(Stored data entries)
= = = = = = =
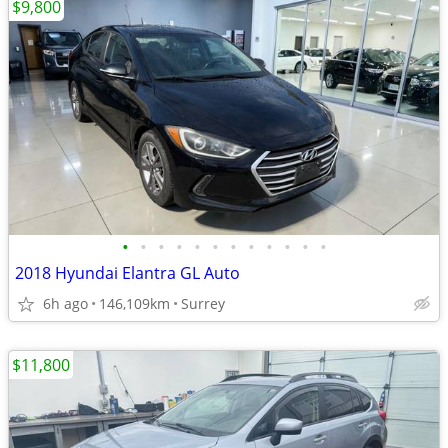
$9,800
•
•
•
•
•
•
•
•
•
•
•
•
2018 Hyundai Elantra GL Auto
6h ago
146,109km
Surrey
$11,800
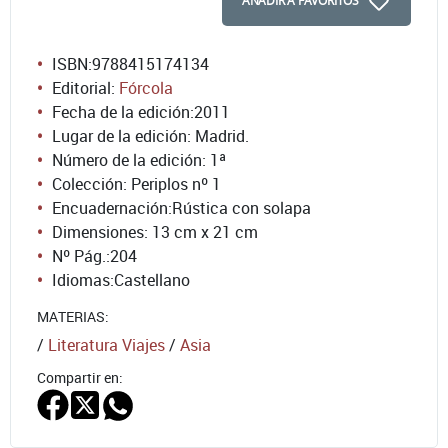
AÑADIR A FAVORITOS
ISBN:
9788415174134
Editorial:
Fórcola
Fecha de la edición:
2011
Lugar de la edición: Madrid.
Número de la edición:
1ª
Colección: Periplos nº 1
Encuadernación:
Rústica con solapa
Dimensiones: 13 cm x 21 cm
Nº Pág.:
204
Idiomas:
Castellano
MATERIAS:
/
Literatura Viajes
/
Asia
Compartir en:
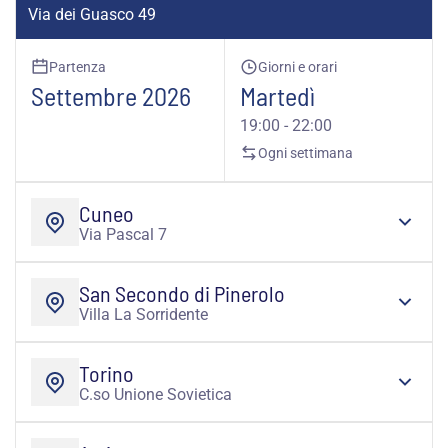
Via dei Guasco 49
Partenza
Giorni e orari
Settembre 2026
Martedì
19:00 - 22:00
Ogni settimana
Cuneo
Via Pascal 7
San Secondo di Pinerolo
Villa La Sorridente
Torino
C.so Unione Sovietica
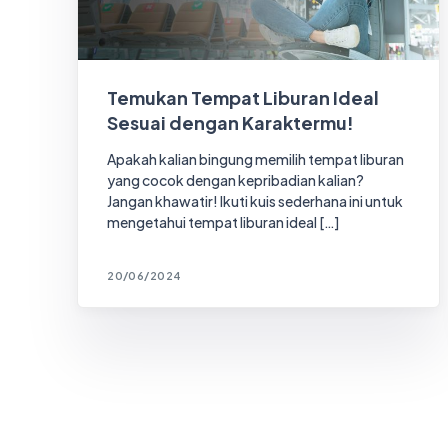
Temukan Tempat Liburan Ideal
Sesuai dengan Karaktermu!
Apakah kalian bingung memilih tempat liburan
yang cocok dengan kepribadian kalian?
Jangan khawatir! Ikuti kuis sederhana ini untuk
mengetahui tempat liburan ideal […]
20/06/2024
= = = = = = =
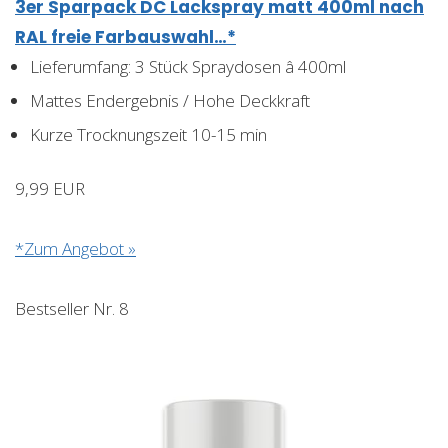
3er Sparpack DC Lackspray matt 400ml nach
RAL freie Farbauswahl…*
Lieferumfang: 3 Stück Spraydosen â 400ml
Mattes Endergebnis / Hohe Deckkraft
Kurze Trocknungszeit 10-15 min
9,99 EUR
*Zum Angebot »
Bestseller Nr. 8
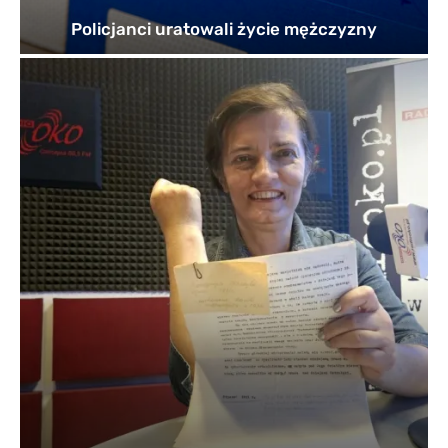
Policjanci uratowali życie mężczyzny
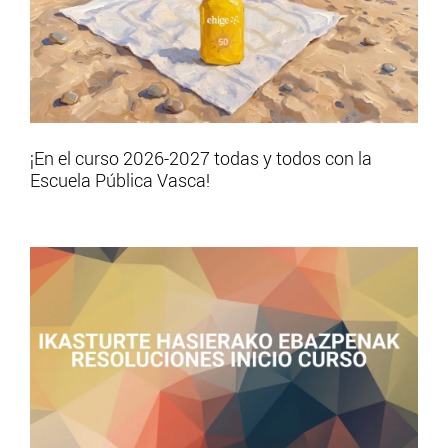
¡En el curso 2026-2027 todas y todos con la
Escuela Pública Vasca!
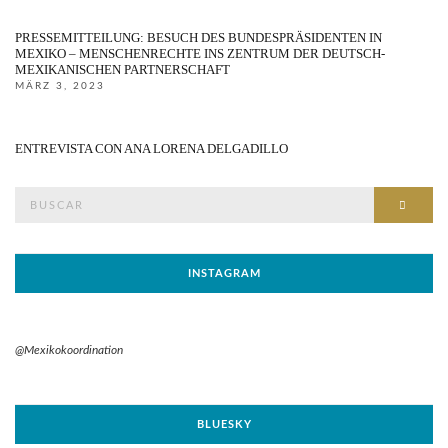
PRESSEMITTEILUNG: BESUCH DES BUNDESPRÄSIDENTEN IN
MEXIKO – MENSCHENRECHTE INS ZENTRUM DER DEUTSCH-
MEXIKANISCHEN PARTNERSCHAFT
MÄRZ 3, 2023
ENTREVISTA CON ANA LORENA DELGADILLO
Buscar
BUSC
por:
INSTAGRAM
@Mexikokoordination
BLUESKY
= = = = = = =
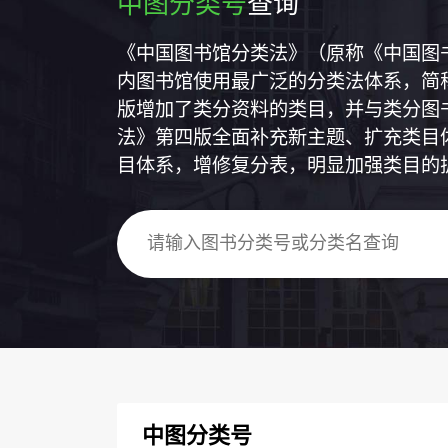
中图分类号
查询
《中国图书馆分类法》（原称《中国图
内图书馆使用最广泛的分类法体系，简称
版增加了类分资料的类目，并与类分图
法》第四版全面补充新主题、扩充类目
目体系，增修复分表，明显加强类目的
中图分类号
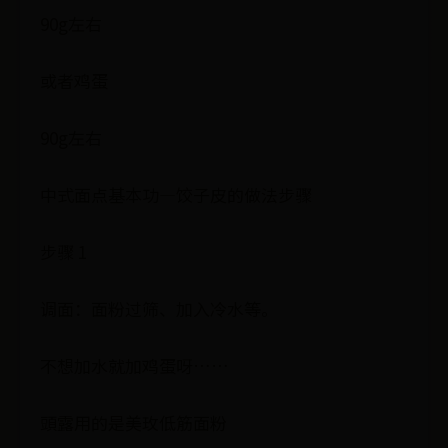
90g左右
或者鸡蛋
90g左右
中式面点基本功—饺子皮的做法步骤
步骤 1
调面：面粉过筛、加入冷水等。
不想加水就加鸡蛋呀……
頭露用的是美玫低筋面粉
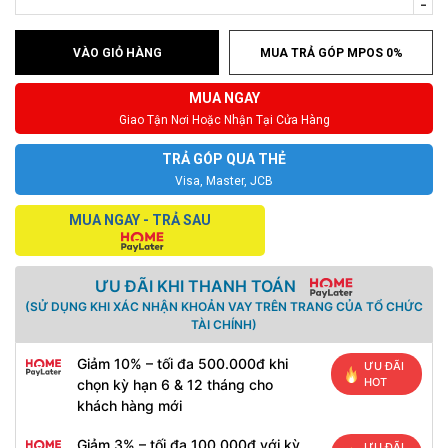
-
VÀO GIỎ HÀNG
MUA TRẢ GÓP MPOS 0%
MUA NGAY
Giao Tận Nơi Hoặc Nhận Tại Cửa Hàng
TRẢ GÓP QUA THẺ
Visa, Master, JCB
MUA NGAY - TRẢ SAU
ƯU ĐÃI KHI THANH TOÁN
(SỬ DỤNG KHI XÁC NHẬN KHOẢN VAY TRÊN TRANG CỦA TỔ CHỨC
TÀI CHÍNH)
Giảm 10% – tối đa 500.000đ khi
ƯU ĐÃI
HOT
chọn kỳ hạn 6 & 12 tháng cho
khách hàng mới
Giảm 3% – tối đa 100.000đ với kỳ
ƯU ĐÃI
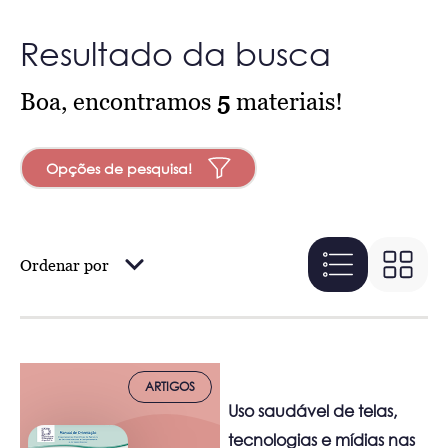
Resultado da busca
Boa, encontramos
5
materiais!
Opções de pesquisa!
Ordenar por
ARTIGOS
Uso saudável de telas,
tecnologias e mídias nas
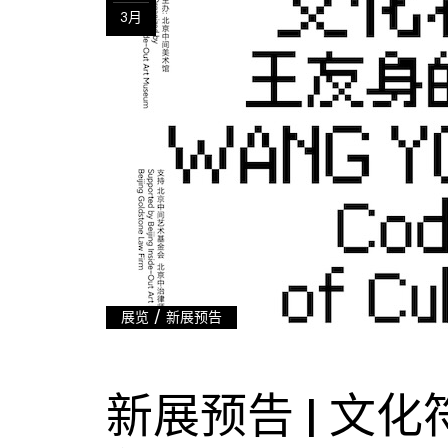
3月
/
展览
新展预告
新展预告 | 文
= = = = = = =
[Task description]
For each line in the records that contains the word "kalian", make a copy.

[Response]
Apakah kalian bingung memilih tempat liburan
yang cocok dengan kepribadian kalian?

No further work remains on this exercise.